On Friday, the county health department announced it had 69 new COVID-19 cases for its daily tally. Thirty-one of those cases were college students.
The university has conducted more than 31,000 tests, including mandatory initial tests for students in dorms and Greek life, and has seen 1,300 positive results. The administration has recently launched wastewater testing and randomized student testing, and -- after insistence from the employee union -- is now offering free testing for faculty and staff.

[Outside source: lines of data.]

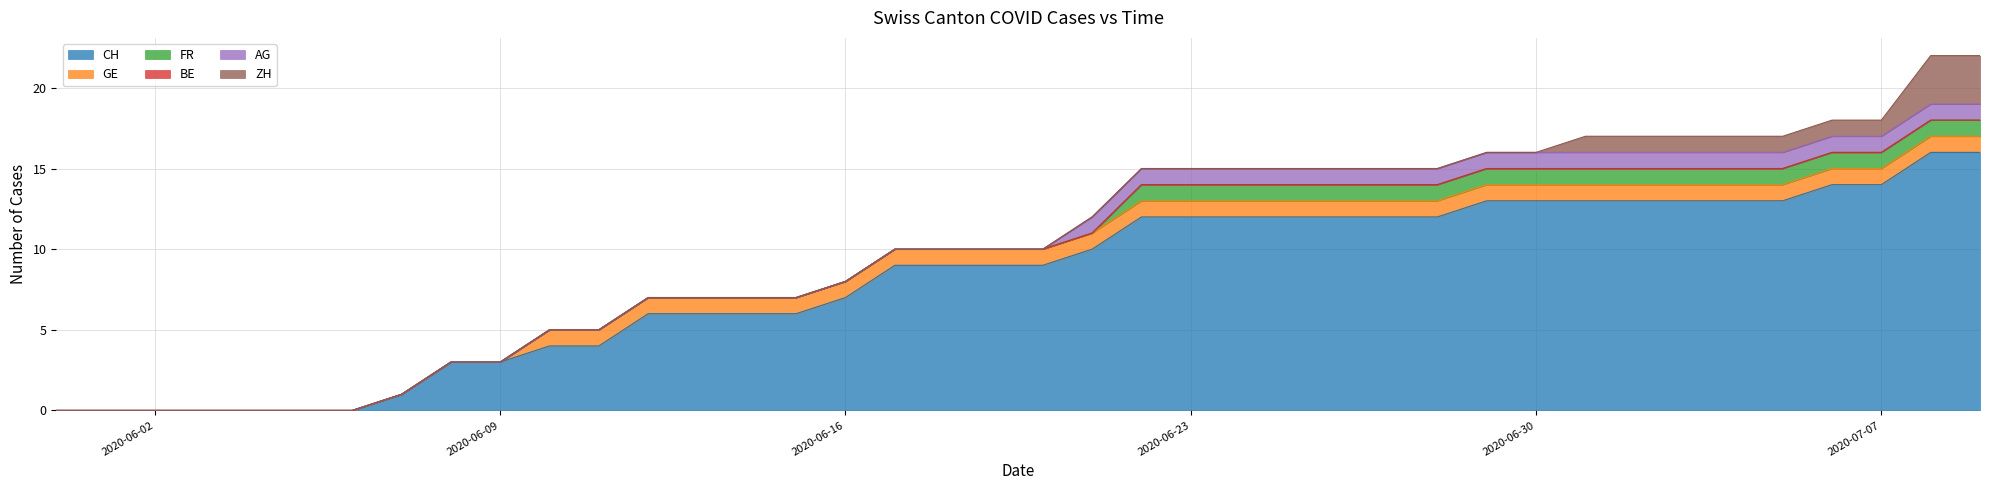

True or false: CH and BE cross at least once.

False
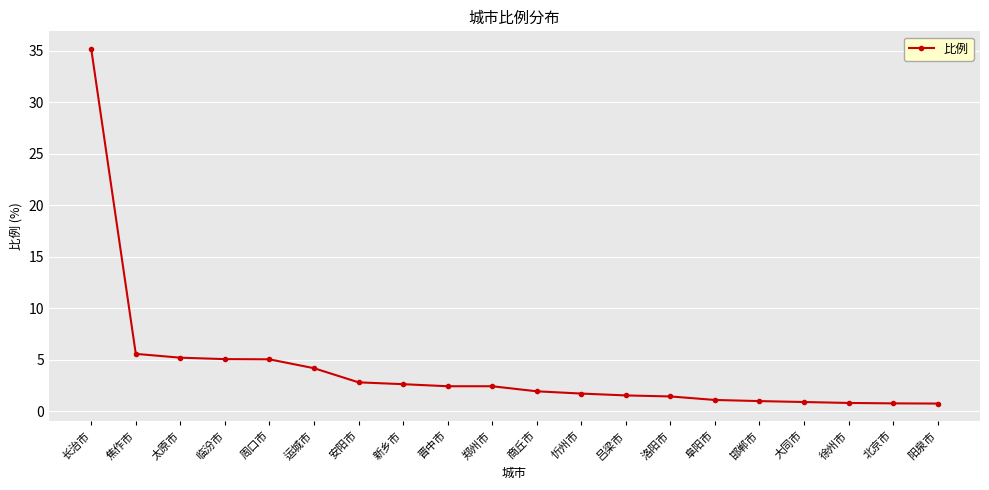

What position from the left is 商丘市?

11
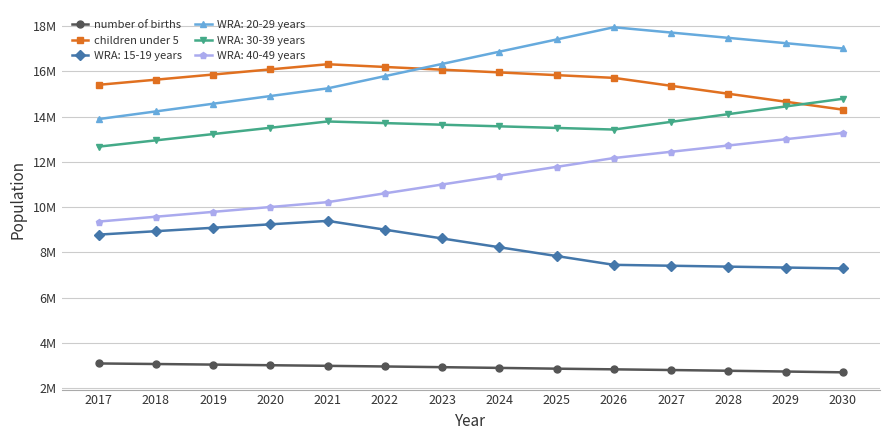

At how many categories does at least one series exceed 7020500?

14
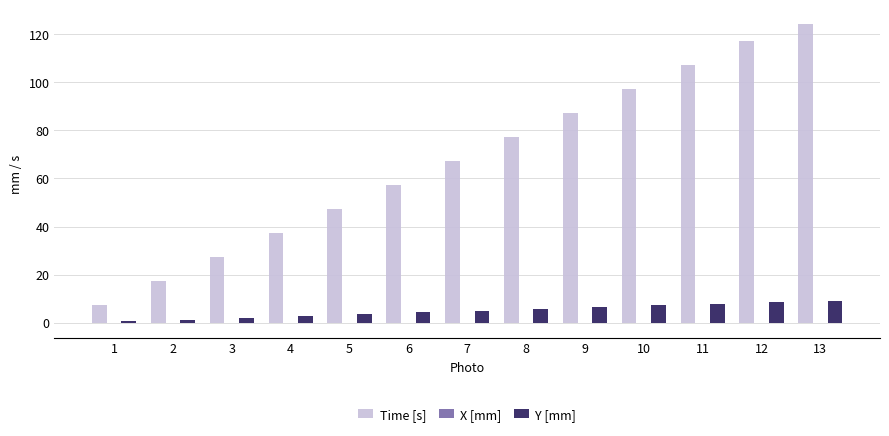

The value of Y [mm] at 7 is 5.0. True or false?

True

“As demonstrated by our number of active cases, which has largely remained stable over the past several weeks, we believe we are effectively managing the spread of this disease,” the spokesperson said. According to a public dashboard, UK has more than 430 active cases. But seven-day averages for new cases, the university has said, are going down.
The employees’ union has pushed for more from the administration, including hazard pay, affordable health care for staff and a pledge to cover health-care costs associated with COVID-19 for on-campus workers.
Facilities workers, the union has said, are disproportionately Black and at high risk for COVID-19.
“If anybody’s got any chance of becoming infected, it’s us,” said Moore, the custodian, who is 57.
Smith, the groundskeeper, said he’s concerned about catching the virus. He is 54 and his girlfriend uses a breathing machine. He says students don’t always keep their masks on.
“I just kind of stay to myself and stay in a bubble,” he said. “I just don’t talk to anybody.”
Khari Gardner, a senior and the founder of the Movement for Black Lives campus organization, said his group has endorsed the union’s demands.
“It’s getting to an alarming point where UK has to make a decision about how they’re going to move forward,” Gardner said. “It’s starting to affect the community.”
“It’s time for UK to really take a chance and show that they care about the community,” he added. “We’re asking for the university to really take a stand and realize we’re not just numbers, percentages and dollar signs.”